Writing in the journal Geophysical Research Letters, the scientists report that in the past three decades the water temperatures in the Greenland Sea at depths of 2,000 meters down to the sea floor have risen by 0.3 degrees Celsius.
"This sounds like a small number, but we need to see this in relation to the large mass of water that has been warmed," AWI scientist and lead study author Raquel Somavilla Cabrillo said in a statement. "The amount of heat accumulated within the lowest 1.5 kilometers in the abyssal Greenland Sea would warm the atmosphere above Europe by 4 degrees centigrade. The Greenland Sea is just a small part of the global ocean. However, the observed increase of 0.3 degrees in the deep Greenland Sea is ten times higher than the temperature increase in the global ocean on average. For this reason, this area and the remaining less studied polar oceans need to be taken into consideration."
Somavilla Cabrillo and her colleagues suggest the warming is the result of the cooling by deep sea convection of very cold surface waters during winter paired with warming brought on by comparatively warm deep water from the Arctic Ocean.

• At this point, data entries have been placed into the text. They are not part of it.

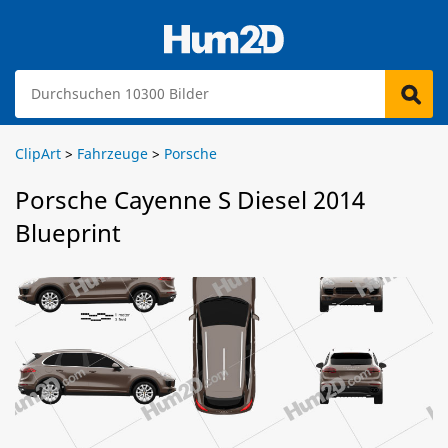
ClipArt
>
Fahrzeuge
>
Porsche
Porsche Cayenne S Diesel 2014
Blueprint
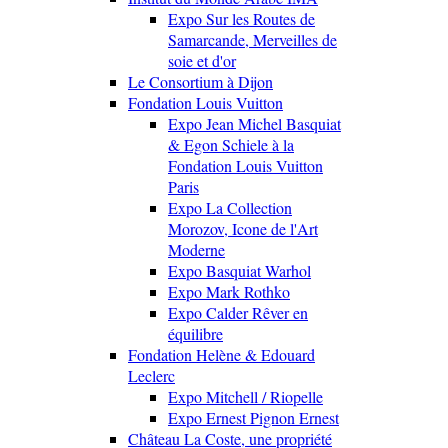
Expo Sur les Routes de
Samarcande, Merveilles de
soie et d'or
Le Consortium à Dijon
Fondation Louis Vuitton
Expo Jean Michel Basquiat
& Egon Schiele à la
Fondation Louis Vuitton
Paris
Expo La Collection
Morozov, Icone de l'Art
Moderne
Expo Basquiat Warhol
Expo Mark Rothko
Expo Calder Rêver en
équilibre
Fondation Helène & Edouard
Leclerc
Expo Mitchell / Riopelle
Expo Ernest Pignon Ernest
Château La Coste, une propriété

"Until the early 1980s, the central Greenland Sea has been mixed from the top to the bottom by winter cooling at the surface making waters dense enough to reach the sea floor," Somavilla explained. "This transfer of cold water from the top to the bottom has not occurred in the last 30 years. However, relatively warm water continues to flow from the deep Arctic Ocean into the Greenland Sea. Cooling from above and warming through inflow are no longer balanced, and thus the Greenland Sea is progressively becoming warmer and warmer," she said.
Ursula Schauer, head of the Observational Oceanography Department at the Alfred Wegener Institute, said the modified ocean conditions allowed for unique research opportunities.
"We use these changes as a natural experiment. The warming allows us to calculate how much water flows from the deep central Arctic into the Greenland Sea," Schauer said. "We observe here a distinct restructuring of the Arctic Ocean. This is a very slow process, and its documentation requires long term observations."
Schauer added that the large volume the deep thermal inertia present there creates a powerful heat buffer for climate warming.
"If we want to understand the role of the deep ocean in the climate system, we need to expand the measurements to remote regions like the Arctic," Schauer said.